During the Vietnam War, Luyen Chi Pham helped American soldiers train South Vietnamese troops. After the war, he paid for his assistance by spending six years in jail and struggling to find work.
Pham came to the United States in 1996 under a special program for Vietnamese officers who aided Americans. He got a job, and he enjoyed life in his adopted country, his son said.
But after five years of perfect attendance at his job at Advanced Manufacturing, Inc., Pham didn't show up for work for a few days. On Monday evening, St. Petersburg police went to Pham's apartment at 800 Jackson St. N.
They found Pham, 63, lying on his back with his hands and feet bound together. He had been slain, the city's 16th homicide victim of the year.
St. Petersburg police say he died of upper body trauma. Sgt. Mike Kovacsev, the head of the department's homicide unit, said burglary may have been a motive.
There was evidence of a struggle inside Pham's apartment, and police found his 1988 burgundy Honda Accord early Tuesday in a dirt parking lot at Norwood Baptist Church at 1818 29th Ave. N.
The car had been stolen three times earlier this year, and thieves apparently painted the car's hood and trunk lid white. Police are asking anyone who may have seen the car to call them. Kovacsev said the homicide and the earlier thefts of Pham's car in June may be connected.

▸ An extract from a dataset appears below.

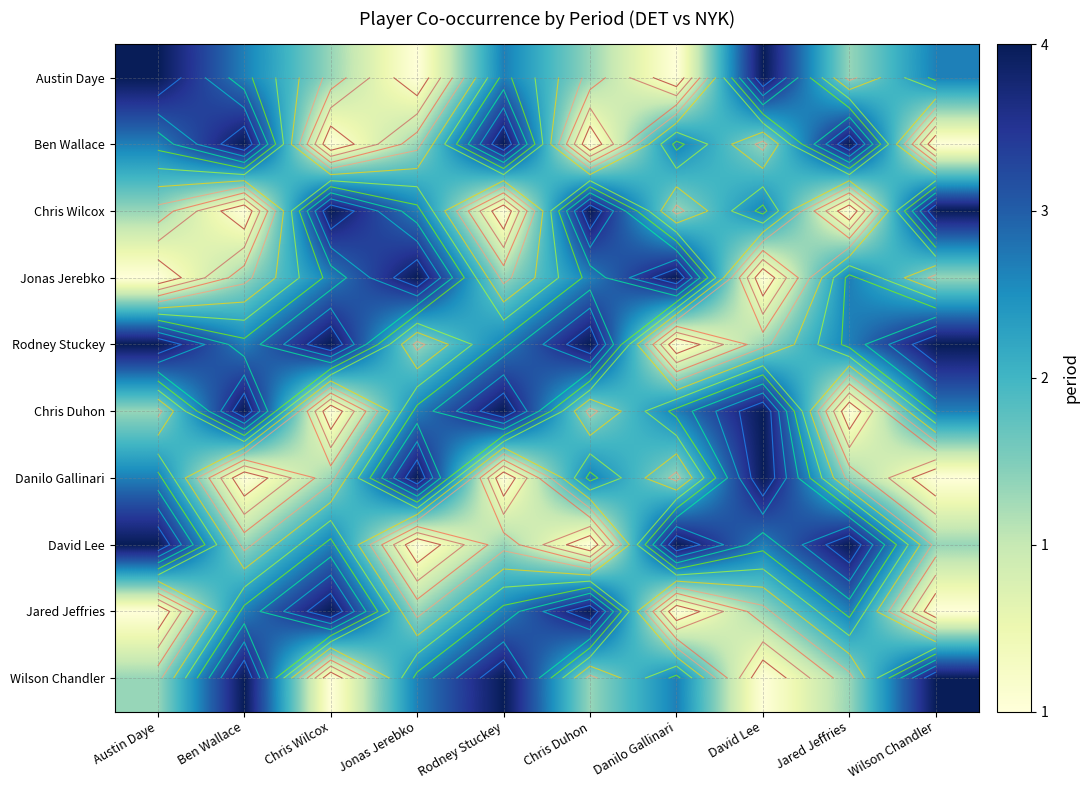

Count the Ben Wallace values in the range 1 to 4.

10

"He was a nice guy," said Pham's son, Bien Long Pham, 33, speaking in Vietnamese. "He was concerned (about crime), but he figured that he didn't own anything that valuable."
Ron Vogt, manager of the small building that houses Pham's one-bedroom apartment and two others, described his tenant as a genial, shy man with a thick accent and a touch of absent-mindedness. Pham lived in the 500-square-foot, $425-per- month apartment the past five years.
He was divorced and remarried two years ago, though it is unclear if he was living with his second wife when he died. He and his only son sometimes went out to dinner together at local Vietnamese restaurants.
Pham had locks for just about every door in the apartment, but routinely misplaced his keys, Vogt said. But he left his windows open and never turned on air conditioning, Vogt said. Pham often crawled through open windows to get back in his apartment when he lost his keys, the manager said.
The decor was bare bones, Vogt said, with a couple of calendars on the walls and not much else.
The open windows may have also aided thieves. In June, someone entered Pham's apartment through a kitchen window and stole his wallet and car keys, according to a police report. The culprit also took Pham's car and abandoned it in an alley.
Pham's car was stolen two more times that month. A police officer even gave him a club to put on the steering wheel. According to a police report, Pham said he was "very upset" and willing to prosecute.
The repeated thefts were jarring for the former high school math and English teacher who enjoyed photography.
"He liked it here," his son said. "He liked it here because he (could) live in freedom."